La criminalité contre les biens a également baissé, a indiqué le FBI, avec une diminution des cambriolages et des vols de véhicules à moteur. Le rapport s'appuie sur des données provenant d'environ 16 000 agences de police couvrant la quasi-totalité de la population américaine. C'est l'image nationale la plus complète de la criminalité disponible.
Ce que montrent les données
Le rapport situe le taux de meurtres en 2025 à 4,1 pour 100 000 habitants, contre 5,0 l'année précédente. Les voies de fait graves et les vols qualifiés ont également diminué. Les responsables du FBI ont déclaré que les chiffres reflètent un mélange de stratégies policières ciblées, de programmes communautaires de prévention de la violence et de tendances démographiques plus larges.
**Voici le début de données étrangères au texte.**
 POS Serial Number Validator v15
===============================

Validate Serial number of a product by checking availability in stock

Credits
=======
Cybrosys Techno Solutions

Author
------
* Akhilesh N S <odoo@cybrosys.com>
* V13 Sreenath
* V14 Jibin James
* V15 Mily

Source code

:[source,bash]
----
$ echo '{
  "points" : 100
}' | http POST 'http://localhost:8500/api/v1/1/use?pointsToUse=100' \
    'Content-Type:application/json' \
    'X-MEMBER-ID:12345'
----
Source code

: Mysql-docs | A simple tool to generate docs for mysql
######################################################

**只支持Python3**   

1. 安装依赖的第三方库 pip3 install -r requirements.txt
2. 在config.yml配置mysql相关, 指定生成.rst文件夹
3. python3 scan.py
Les criminologues ont proposé une lecture plus prudente. Ils ont noté que certains services de police ont modifié leur façon de rapporter les données criminelles, ce qui peut fausser les comparaisons d'une année à l'autre. Ils ont également souligné que la criminalité reste supérieure aux niveaux du début des années 2010 dans plusieurs grandes villes et que les baisses ont été inégales selon les régions.
Réaction politique
Le rapport arrive alors que le président Trump met l'accent sur la sécurité publique dans son discours avant les élections de mi-mandat de novembre. Les responsables de l'administration ont qualifié les données de preuve que le soutien fédéral aux forces de l'ordre locales fonctionne. Les législateurs démocrates ont répondu que le déclin avait commencé avant l'arrivée de l'administration actuelle et ont mis en garde contre la réduction des programmes communautaires.
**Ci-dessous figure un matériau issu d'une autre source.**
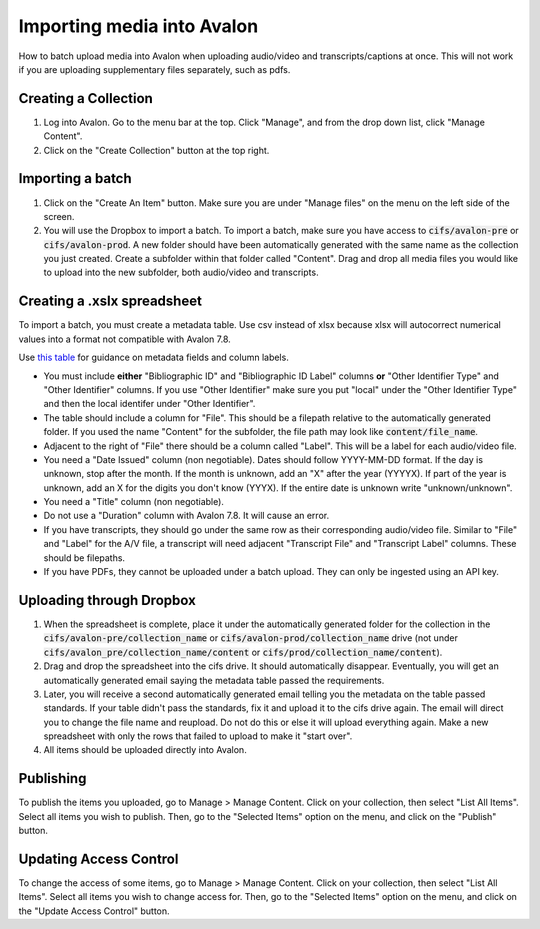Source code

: ===========================
Importing media into Avalon
===========================
How to batch upload media into Avalon when uploading audio/video and transcripts/captions at once. This will not work if you are uploading supplementary files separately, such as pdfs.

---------------------
Creating a Collection
---------------------

1. Log into Avalon. Go to the menu bar at the top. Click "Manage", and from the drop down list, click "Manage Content".

2. Click on the "Create Collection" button at the top right.

------------------
Importing a batch
------------------

1. Click on the "Create An Item" button. Make sure you are under "Manage files" on the menu on the left side of the screen.

2. You will use the Dropbox to import a batch. To import a batch, make sure you have access to :code:`cifs/avalon-pre` or :code:`cifs/avalon-prod`. A new folder should have been automatically generated with the same name as the collection you just created. Create a subfolder within that folder called "Content". Drag and drop all media files you would like to upload into the new subfolder, both audio/video and transcripts.

----------------------------
Creating a .xslx spreadsheet
----------------------------

To import a batch, you must create a metadata table. Use csv instead of xlsx because xlsx will autocorrect numerical values into a format not compatible with Avalon 7.8.

Use `this table <https://tamulib-dc-labs.github.io/docs/applications/avalon/avalon_template.html>`_ for guidance on metadata fields and column labels. 

* You must include **either** "Bibliographic ID" and "Bibliographic ID Label" columns **or** "Other Identifier Type" and "Other Identifier" columns. If you use "Other Identifier" make sure you put "local" under the "Other Identifier Type" and then the local identifer under "Other Identifier".
* The table should include a column for "File". This should be a filepath relative to the automatically generated folder. If you used the name "Content" for the subfolder, the file path may look like :code:`content/file_name`.
* Adjacent to the right of "File" there should be a column called "Label". This will be a label for each audio/video file.
* You need a "Date Issued" column (non negotiable). Dates should follow YYYY-MM-DD format. If the day is unknown, stop after the month. If the month is unknown, add an "X" after the year (YYYYX). If part of the year is unknown, add an X for the digits you don't know (YYYX). If the entire date is unknown write "unknown/unknown".
* You need a "Title" column (non negotiable).
* Do not use a "Duration" column with Avalon 7.8. It will cause an error.
* If you have transcripts, they should go under the same row as their corresponding audio/video file. Similar to "File" and "Label" for the A/V file, a transcript will need adjacent "Transcript File" and "Transcript Label" columns. These should be filepaths.
* If you have PDFs, they cannot be uploaded under a batch upload. They can only be ingested using an API key.

-------------------------
Uploading through Dropbox
-------------------------

1. When the spreadsheet is complete, place it under the automatically generated folder for the collection in the :code:`cifs/avalon-pre/collection_name` or :code:`cifs/avalon-prod/collection_name` drive (not under :code:`cifs/avalon_pre/collection_name/content` or :code:`cifs/prod/collection_name/content`).

2. Drag and drop the spreadsheet into the cifs drive. It should automatically disappear. Eventually, you will get an automatically generated email saying the metadata table passed the requirements. 

3. Later, you will receive a second automatically generated email telling you the metadata on the table passed standards. If your table didn't pass the standards, fix it and upload it to the cifs drive again. The email will direct you to change the file name and reupload. Do not do this or else it will upload everything again. Make a new spreadsheet with only the rows that failed to upload to make it "start over".

4. All items should be uploaded directly into Avalon.

----------
Publishing
----------

To publish the items you uploaded, go to Manage > Manage Content. Click on your collection, then select "List All Items". Select all items you wish to publish. Then, go to the "Selected Items" option on the menu, and click on the "Publish" button.

-----------------------
Updating Access Control
-----------------------

To change the access of some items, go to Manage > Manage Content. Click on your collection, then select "List All Items". Select all items you wish to change access for. Then, go to the "Selected Items" option on the menu, and click on the "Update Access Control" button.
Les responsables du ministère de la Justice ont déclaré que le département continuerait à financer les subventions d'embauche de policiers et les groupes de travail anti-gangs. Les chefs de police locaux ont exhorté les décideurs à ne pas considérer cette baisse comme un signe que le travail est terminé, notant que les pénuries de personnel restent un problème dans de nombreux services.